4. The Manhattan Project

The Manhattan Project is one of the most coveted pieces of work created by Albert Einstein, but also extremely controversial.

Einstein worked on this research which was supported by the US, and it was his research among with other scientists that led to the creation of the first atomic bomb.

After seeing the destruction that it can do in WWII, Einstein was the first to campaign against the use of nuclear weaponry.

As we know, no other nuclear attack happened since that day, but it certainly served as a reminder to humanity that nuclear weapons are definitely going to lead to destruction, most of which can’t be repaired either.



5. Special and General Theory of Relativity

The Special Theory of Relativity is widely known for being called the special relativity. It’s the theory that shows the overall relationship between space and time.

The theory itself has 2 main components, mainly the speed of light is constant no matter the light source or observer motion and that the laws of physics are always the same no matter the situation.

What’s important to keep in mind is that this theory explains the E=mc2 equation.
Then we also have the General Theory of Relativity which helps generalize Newton’s Law of Universal Gravitation and the aforementioned Special Theory of Relativity.

This particular theory states that gravity belongs to space and time. This is also known as the geometric theory of gravitation. It’s this theory that defines gravity in the world of modern physics.

6. Brownian movement

The Brownian movement is maybe one of the most popular theorems created by Einstein. He created it while working on the molecular theory of liquids.

At that time, he noticed that particles were in motion, and the Brownian movement theory is what ended up coming out of his studies. Their particular theory is very relevant because it talks about how gas or fluid particles have random particle movements.

With this theory Einstein was focused on explain why particles would have a zig-zag movement while they were in suspension. The study was also focused on showing that atoms and molecules do exist in particles, so it was very revolutionary and something incredibly interesting to say the least.

7. The Bose-Einstein condensate

Albert Einstein worked closely with Satyendra Nath Bose in order to help design a concept focused on understanding light as gas.

This idea wanted to show that atoms are cooled whenever they reach absolute zero, yet they don’t really move. Instead, they are creating various clumps or clusters and enter a specific state of energy.

From there, the scientists showed that a group of atoms would behave just like a singular atom. Not only that, but it would also retain the characteristics of that atom.

8. Avogadro’s number

Einstein contributed to the Avogadro’s number as well. He was working on his math needed to support the Brownian movement theory, and during that time he also managed to prove that atoms exist as well.

He thus managed to lay the foundation needed to calculate Avogadro’s number.
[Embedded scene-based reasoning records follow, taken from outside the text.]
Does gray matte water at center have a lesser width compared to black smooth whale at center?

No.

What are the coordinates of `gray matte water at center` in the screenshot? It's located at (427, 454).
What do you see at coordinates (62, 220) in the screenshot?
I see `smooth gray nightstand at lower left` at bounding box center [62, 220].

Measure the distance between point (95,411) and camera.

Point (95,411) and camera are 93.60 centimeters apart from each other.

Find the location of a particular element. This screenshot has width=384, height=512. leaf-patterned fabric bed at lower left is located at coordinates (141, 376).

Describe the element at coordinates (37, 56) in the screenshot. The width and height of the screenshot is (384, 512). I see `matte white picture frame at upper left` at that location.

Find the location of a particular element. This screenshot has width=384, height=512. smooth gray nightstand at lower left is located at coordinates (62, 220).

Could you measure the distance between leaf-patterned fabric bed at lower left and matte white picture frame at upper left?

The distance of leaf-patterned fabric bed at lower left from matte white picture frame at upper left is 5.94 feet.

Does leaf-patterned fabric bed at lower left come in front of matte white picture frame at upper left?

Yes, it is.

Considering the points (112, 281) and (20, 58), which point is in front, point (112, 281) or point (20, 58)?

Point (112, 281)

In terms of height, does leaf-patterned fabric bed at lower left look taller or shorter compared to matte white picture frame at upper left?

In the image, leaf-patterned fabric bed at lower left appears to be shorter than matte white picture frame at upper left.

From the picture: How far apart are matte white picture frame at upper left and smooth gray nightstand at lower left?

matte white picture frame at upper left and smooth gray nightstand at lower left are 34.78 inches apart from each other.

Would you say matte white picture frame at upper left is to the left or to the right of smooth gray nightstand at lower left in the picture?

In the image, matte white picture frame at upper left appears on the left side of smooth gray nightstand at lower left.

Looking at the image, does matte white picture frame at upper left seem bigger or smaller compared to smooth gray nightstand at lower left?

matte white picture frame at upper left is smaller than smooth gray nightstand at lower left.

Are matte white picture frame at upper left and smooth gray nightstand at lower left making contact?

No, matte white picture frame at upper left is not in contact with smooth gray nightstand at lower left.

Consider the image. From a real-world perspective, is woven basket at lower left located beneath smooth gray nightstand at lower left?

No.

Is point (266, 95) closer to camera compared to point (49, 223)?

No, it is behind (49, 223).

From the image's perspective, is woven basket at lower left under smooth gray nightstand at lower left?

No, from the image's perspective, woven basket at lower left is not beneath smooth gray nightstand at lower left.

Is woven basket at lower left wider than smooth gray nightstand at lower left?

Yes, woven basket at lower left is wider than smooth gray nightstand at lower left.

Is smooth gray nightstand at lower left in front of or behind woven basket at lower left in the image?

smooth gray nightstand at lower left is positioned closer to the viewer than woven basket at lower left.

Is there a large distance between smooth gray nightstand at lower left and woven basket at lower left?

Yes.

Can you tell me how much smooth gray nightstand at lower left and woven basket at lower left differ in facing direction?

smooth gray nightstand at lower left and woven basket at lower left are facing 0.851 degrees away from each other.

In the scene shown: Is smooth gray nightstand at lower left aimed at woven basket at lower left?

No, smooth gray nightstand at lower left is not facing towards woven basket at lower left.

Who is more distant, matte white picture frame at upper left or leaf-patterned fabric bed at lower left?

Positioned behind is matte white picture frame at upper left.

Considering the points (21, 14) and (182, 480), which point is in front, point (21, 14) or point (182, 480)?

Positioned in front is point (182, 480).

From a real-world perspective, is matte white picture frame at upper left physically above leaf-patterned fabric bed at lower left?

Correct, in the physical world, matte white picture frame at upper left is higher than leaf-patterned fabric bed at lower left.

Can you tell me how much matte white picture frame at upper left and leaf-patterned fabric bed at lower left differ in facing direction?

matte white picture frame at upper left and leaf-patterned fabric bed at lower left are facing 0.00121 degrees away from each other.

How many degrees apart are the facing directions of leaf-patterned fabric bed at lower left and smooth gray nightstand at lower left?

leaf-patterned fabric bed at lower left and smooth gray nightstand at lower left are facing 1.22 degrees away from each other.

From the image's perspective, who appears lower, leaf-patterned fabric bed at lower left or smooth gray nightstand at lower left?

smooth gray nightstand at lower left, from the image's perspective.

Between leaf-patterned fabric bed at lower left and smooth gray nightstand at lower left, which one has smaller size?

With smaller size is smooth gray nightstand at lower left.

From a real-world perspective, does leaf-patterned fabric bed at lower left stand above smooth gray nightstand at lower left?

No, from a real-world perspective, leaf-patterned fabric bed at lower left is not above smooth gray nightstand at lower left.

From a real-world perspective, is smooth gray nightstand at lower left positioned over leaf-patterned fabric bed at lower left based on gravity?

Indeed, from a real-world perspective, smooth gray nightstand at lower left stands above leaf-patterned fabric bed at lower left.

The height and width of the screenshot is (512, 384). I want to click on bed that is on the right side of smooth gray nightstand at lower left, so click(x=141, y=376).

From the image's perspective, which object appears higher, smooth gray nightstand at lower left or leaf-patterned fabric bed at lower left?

Albert Einstein showed that small particles do exist, and Jean Perrin used this information to calculate Avogadro’s number, while also showing atoms do exist.

Perrin was even awarded the Nobel Prize in 1926 thanks to that, since he pursued Einstein’s ideas and managed to complete the calculations thanks to the groundwork laid by Einstein.

Summary

Albert Einstein’s incredible contribution to our society

Albert Einstein’s work is a staple of what a brilliant mind can do, and all these theories helped invent and design many of the things we use today.

We might not have a TV or a smartphone without Einstein’s unique inventions and ideas. It just goes to show what a single mind can do for our society.

According to Einstein, “Curiosity has its own reason for existing”, so pursuing this and always pushing the limits can indeed make a difference. It’s always important to continue studying, pushing the limits and never giving up.

Thankfully, Einstein laid all the necessary groundwork and thanks to his research, many scientists get to bring us some amazing inventions that wouldn’t be possible otherwise!